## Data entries

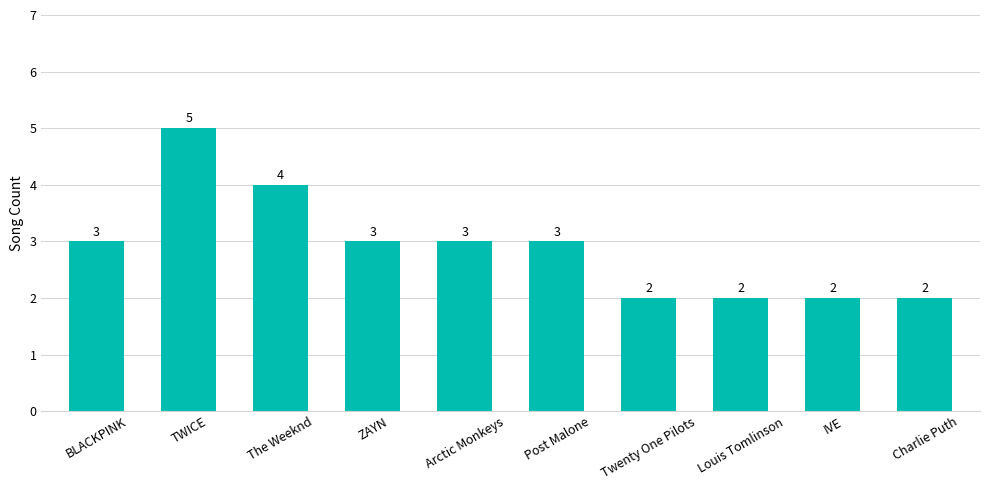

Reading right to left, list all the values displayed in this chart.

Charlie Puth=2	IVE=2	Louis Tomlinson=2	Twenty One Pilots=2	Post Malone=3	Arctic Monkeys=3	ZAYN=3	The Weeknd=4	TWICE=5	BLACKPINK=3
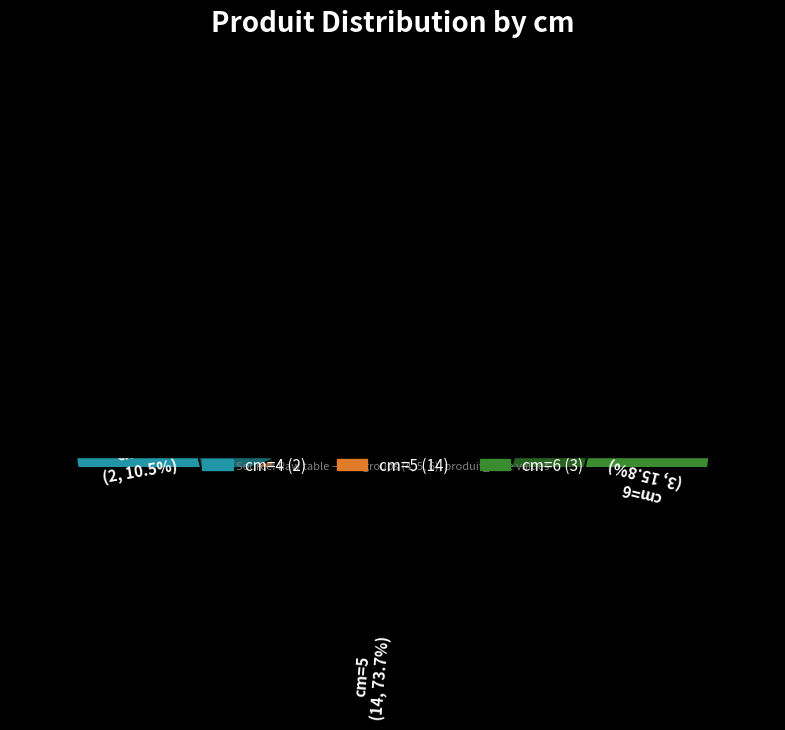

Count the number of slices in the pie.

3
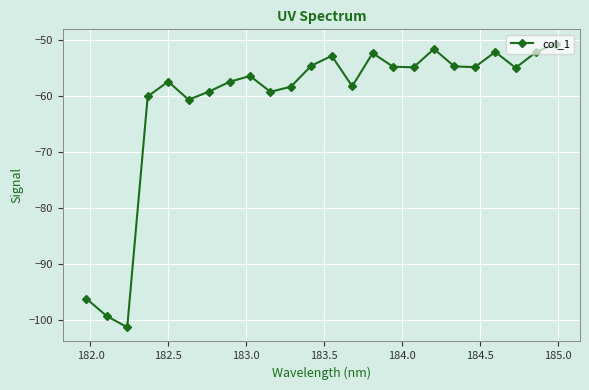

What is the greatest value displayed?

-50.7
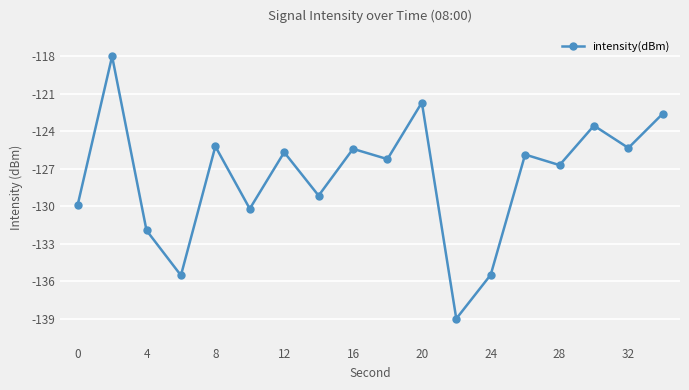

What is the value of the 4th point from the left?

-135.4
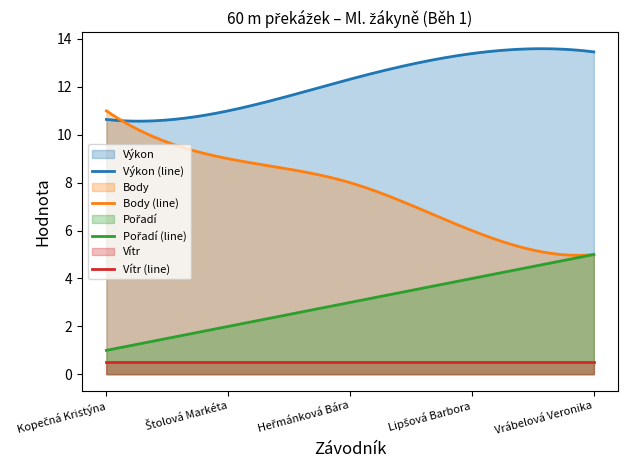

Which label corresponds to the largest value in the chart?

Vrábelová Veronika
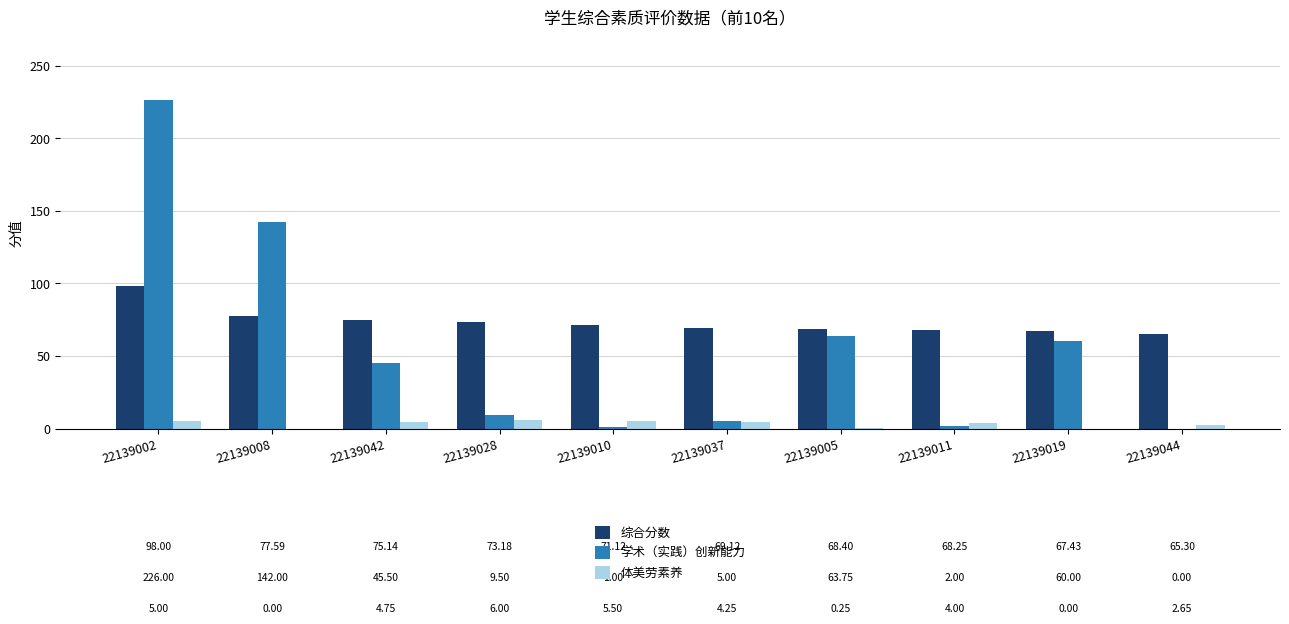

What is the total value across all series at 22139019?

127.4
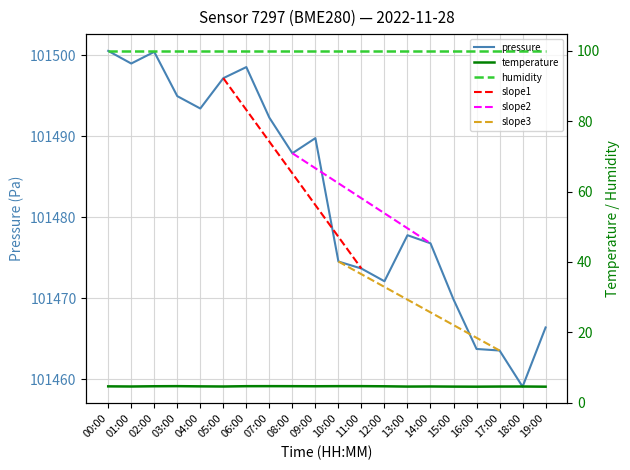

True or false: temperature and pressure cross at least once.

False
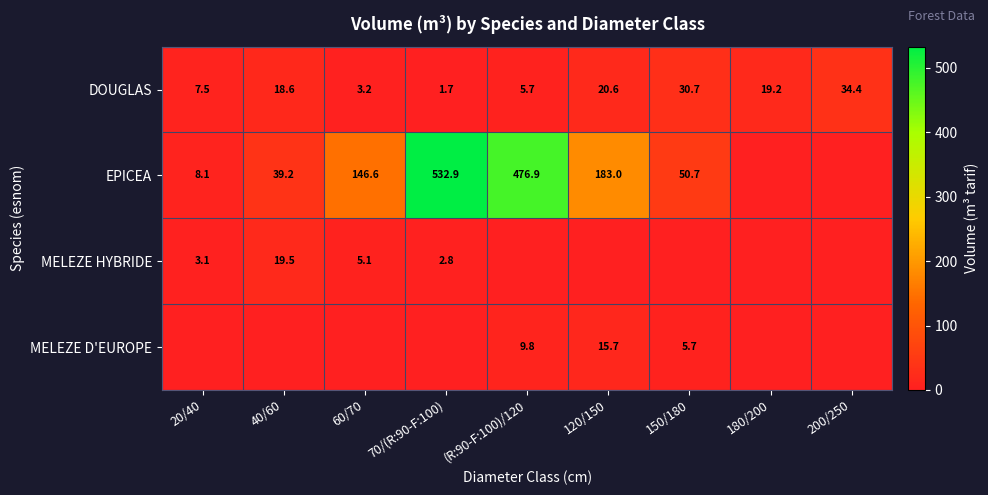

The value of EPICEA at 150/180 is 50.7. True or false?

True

## Written task
Reproduce all of the data above word for word, leaving out the pictures.

## Written answer
Reading right to left, list all the values displayed in this chart.

Charlie Puth=2	IVE=2	Louis Tomlinson=2	Twenty One Pilots=2	Post Malone=3	Arctic Monkeys=3	ZAYN=3	The Weeknd=4	TWICE=5	BLACKPINK=3

Count the number of slices in the pie.

3

What is the greatest value displayed?

-50.7

What is the value of the 4th point from the left?

-135.4

Which label corresponds to the largest value in the chart?

Vrábelová Veronika

What is the total value across all series at 22139019?

127.4

True or false: temperature and pressure cross at least once.

False

The value of EPICEA at 150/180 is 50.7. True or false?

True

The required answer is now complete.